**DIRECTIONS FOR THIS TASK:** Every line with the string "gráfico" in it belongs in your answer, so copy them all from the data.

★ ★ ★ ★ ★

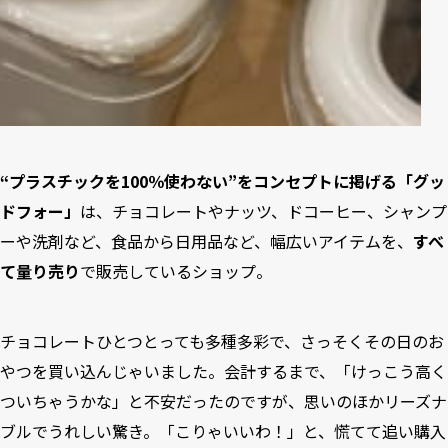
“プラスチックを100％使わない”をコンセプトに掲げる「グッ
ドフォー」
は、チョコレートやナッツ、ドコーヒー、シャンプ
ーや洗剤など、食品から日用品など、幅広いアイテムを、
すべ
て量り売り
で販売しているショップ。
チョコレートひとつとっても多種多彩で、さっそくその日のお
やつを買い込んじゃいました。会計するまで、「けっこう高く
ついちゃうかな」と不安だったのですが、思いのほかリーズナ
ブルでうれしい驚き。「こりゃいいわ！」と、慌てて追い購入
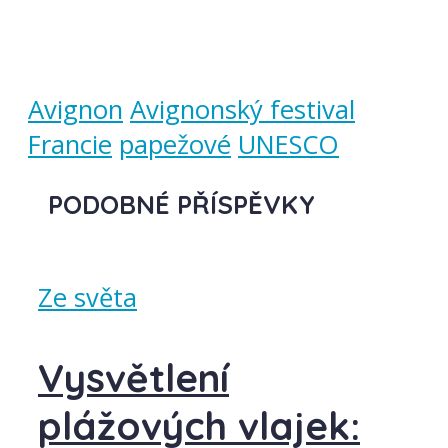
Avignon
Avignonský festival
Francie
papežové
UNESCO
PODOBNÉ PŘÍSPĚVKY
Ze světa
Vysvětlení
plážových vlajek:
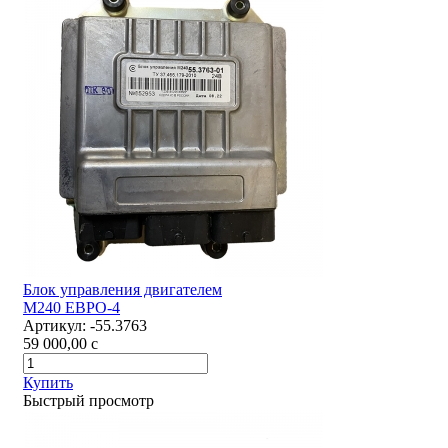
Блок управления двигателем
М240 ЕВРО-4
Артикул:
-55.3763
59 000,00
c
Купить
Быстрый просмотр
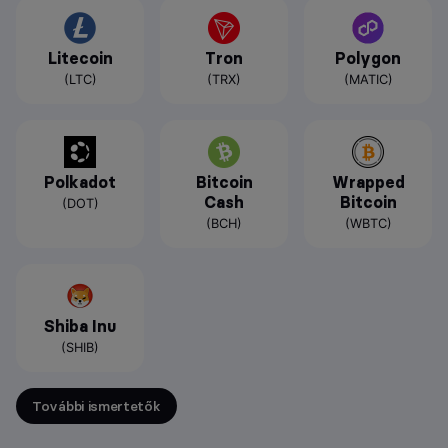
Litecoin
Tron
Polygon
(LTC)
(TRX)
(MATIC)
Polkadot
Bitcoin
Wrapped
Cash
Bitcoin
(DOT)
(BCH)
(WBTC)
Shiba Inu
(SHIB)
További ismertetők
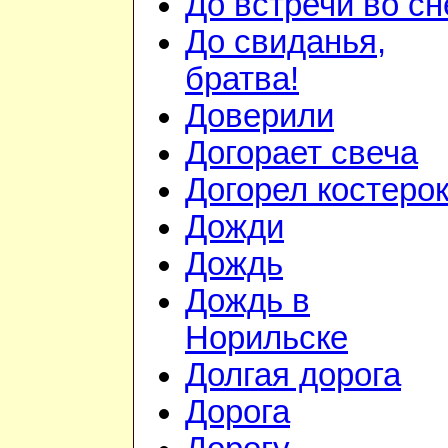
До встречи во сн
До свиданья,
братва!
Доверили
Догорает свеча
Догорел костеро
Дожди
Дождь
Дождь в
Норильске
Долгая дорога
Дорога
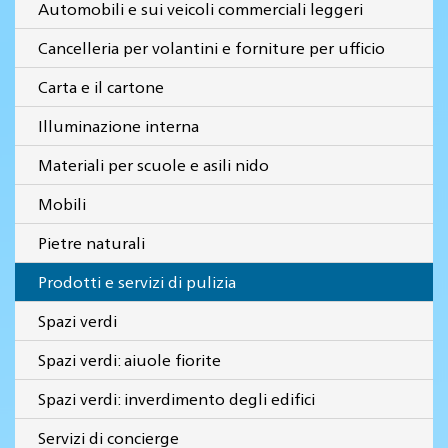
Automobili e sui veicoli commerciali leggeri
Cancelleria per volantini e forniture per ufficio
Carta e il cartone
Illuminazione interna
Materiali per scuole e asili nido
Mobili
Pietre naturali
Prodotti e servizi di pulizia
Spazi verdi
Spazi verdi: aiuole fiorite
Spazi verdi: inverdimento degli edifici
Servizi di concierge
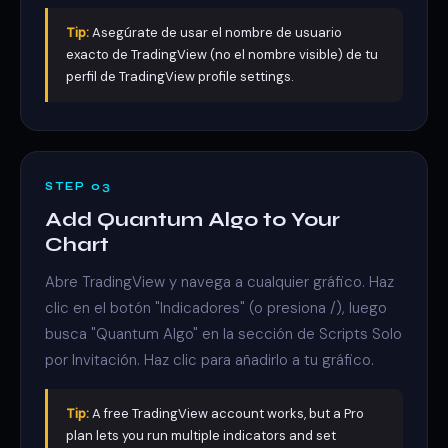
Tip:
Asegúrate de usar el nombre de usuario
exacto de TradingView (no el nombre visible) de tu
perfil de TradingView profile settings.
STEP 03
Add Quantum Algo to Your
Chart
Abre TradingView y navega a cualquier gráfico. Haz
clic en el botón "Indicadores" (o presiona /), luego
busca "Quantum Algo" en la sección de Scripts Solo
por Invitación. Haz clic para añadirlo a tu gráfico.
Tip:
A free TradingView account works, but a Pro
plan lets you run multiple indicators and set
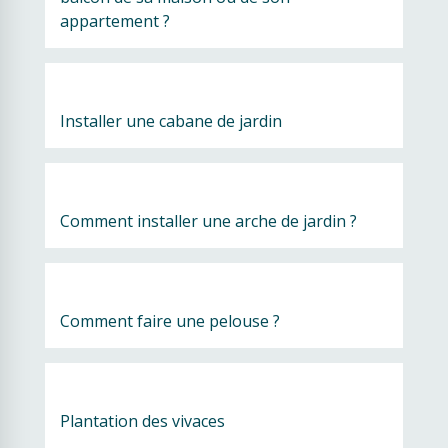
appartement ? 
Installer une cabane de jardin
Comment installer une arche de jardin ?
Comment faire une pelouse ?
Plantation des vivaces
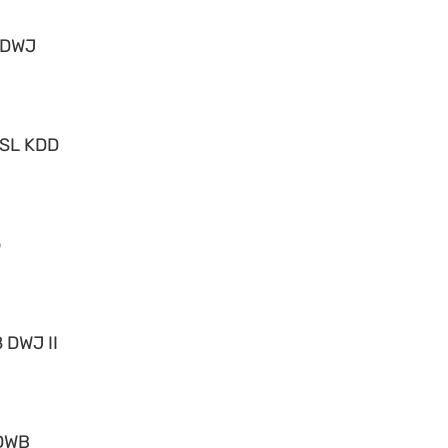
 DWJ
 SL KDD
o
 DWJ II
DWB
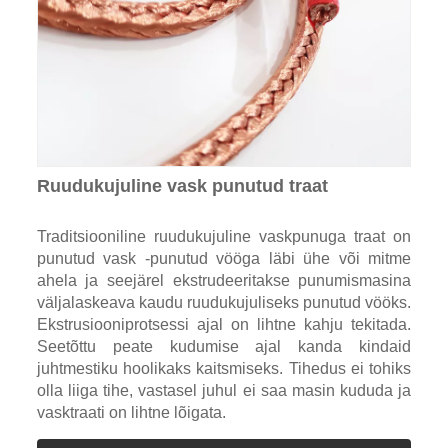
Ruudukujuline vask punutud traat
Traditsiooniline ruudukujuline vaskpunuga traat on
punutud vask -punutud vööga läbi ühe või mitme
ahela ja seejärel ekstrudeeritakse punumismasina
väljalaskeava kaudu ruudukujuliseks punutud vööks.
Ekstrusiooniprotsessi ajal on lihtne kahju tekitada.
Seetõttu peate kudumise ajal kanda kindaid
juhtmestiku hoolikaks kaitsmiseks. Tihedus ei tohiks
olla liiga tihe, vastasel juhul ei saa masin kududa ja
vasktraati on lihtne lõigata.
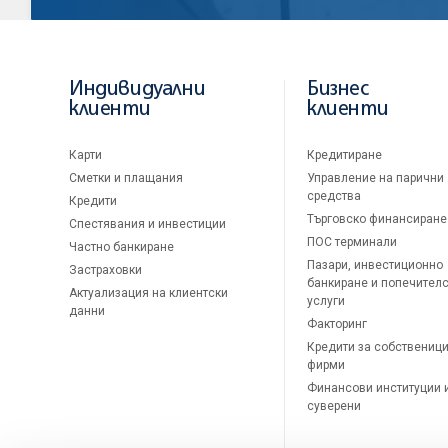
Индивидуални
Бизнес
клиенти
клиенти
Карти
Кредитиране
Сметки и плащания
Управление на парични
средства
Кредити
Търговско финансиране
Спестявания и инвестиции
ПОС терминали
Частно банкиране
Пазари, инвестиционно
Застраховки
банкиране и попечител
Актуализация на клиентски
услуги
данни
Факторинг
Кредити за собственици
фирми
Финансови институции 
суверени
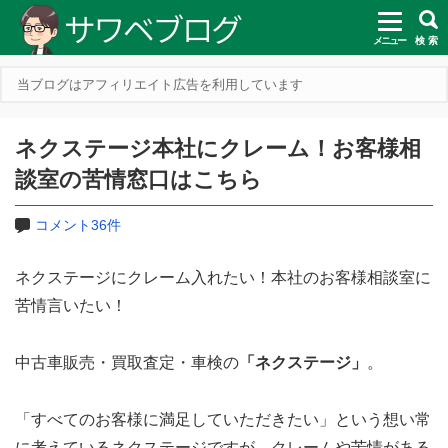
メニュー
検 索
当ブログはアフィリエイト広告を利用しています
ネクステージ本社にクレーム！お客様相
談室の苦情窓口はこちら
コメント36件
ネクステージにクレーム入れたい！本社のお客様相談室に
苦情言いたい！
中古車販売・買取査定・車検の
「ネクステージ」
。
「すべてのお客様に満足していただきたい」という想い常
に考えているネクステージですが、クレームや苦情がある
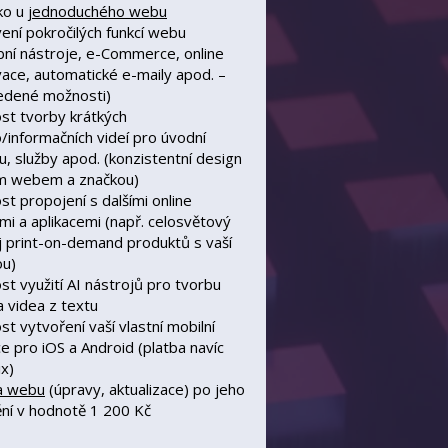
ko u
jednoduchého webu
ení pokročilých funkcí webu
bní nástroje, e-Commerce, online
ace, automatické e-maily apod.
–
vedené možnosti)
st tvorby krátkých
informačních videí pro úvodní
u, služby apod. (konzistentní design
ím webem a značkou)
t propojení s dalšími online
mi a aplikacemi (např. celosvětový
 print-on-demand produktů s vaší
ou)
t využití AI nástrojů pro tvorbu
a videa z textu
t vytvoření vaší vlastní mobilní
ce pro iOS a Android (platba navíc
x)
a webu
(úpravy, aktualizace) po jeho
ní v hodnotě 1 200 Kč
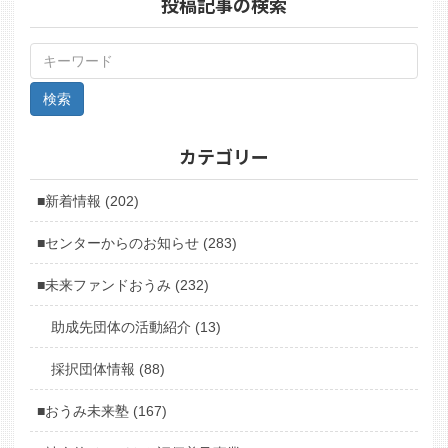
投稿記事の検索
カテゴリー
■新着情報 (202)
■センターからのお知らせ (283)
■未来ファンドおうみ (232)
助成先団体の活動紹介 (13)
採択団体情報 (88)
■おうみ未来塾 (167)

★ ★ ★ ★ ★

**EXERCISE RESPONSE:**
Abre TradingView y navega a cualquier gráfico. Haz
por Invitación. Haz clic para añadirlo a tu gráfico.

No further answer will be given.